La definición del Intendente marca una concepción de la defensa de la soberanía que incorpora también la protección de los recursos naturales y el ambiente. Para el Municipio, la cercanía geográfica de Río Grande con las Islas y su vínculo histórico con la Causa Malvinas constituyen fundamentos para intervenir activamente cuando aparecen en juego intereses estratégicos de la Argentina.
Perez también reconoció el trabajo realizado por el Centro de Ex Combatientes Islas Malvinas La Plata y la Asociación de Abogados y Abogadas Ambientalistas , organizaciones que promovieron la acción judicial.
“Valoramos la decisión de la jueza federal Mariel Borruto y el trabajo del CECIM La Plata y de la Asociación de Abogados y Abogadas Ambientalistas, que impulsaron esta acción” , expresó.
La medida judicial no representa una sentencia definitiva sobre el fondo de la causa, pero sí establece un freno cautelar al proyecto mientras la Justicia analiza los planteos formulados.
Para Perez, el compromiso de Río Grande no termina con esta resolución. “Río Grande tiene una responsabilidad en esta discusión y la vamos a ejercer.

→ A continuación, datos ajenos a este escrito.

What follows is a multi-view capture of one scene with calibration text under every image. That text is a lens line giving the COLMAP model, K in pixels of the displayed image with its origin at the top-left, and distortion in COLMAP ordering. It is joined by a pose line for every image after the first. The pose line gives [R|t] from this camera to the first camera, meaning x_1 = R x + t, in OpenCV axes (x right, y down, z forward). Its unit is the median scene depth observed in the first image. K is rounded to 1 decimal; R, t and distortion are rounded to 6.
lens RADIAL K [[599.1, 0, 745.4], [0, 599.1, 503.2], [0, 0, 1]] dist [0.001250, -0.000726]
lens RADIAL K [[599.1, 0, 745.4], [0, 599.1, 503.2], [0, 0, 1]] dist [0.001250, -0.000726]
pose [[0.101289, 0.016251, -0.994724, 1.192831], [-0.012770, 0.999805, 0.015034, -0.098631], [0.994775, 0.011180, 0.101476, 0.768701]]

Vamos a defender nuestros derechos en cada ámbito donde sea necesario” , sostuvo.
El mensaje del Intendente se produce además en un escenario en el que el Gobierno nacional también avanzó judicial y administrativamente contra empresas vinculadas con actividades hidrocarburíferas en Malvinas. La Casa Rosada presentó denuncias y anunció medidas sancionatorias contra compañías vinculadas con proyectos petroleros en el área.
La decisión adoptada por la Justicia Federal de Río Grande suma así un nuevo capítulo a una disputa que combina soberanía, ambiente y recursos naturales.
Y para Río Grande, el planteo político de Perez vuelve a ser concreto: defender Malvinas también significa defender hoy los recursos, el ambiente y los derechos soberanos argentinos sobre el Atlántico Sur.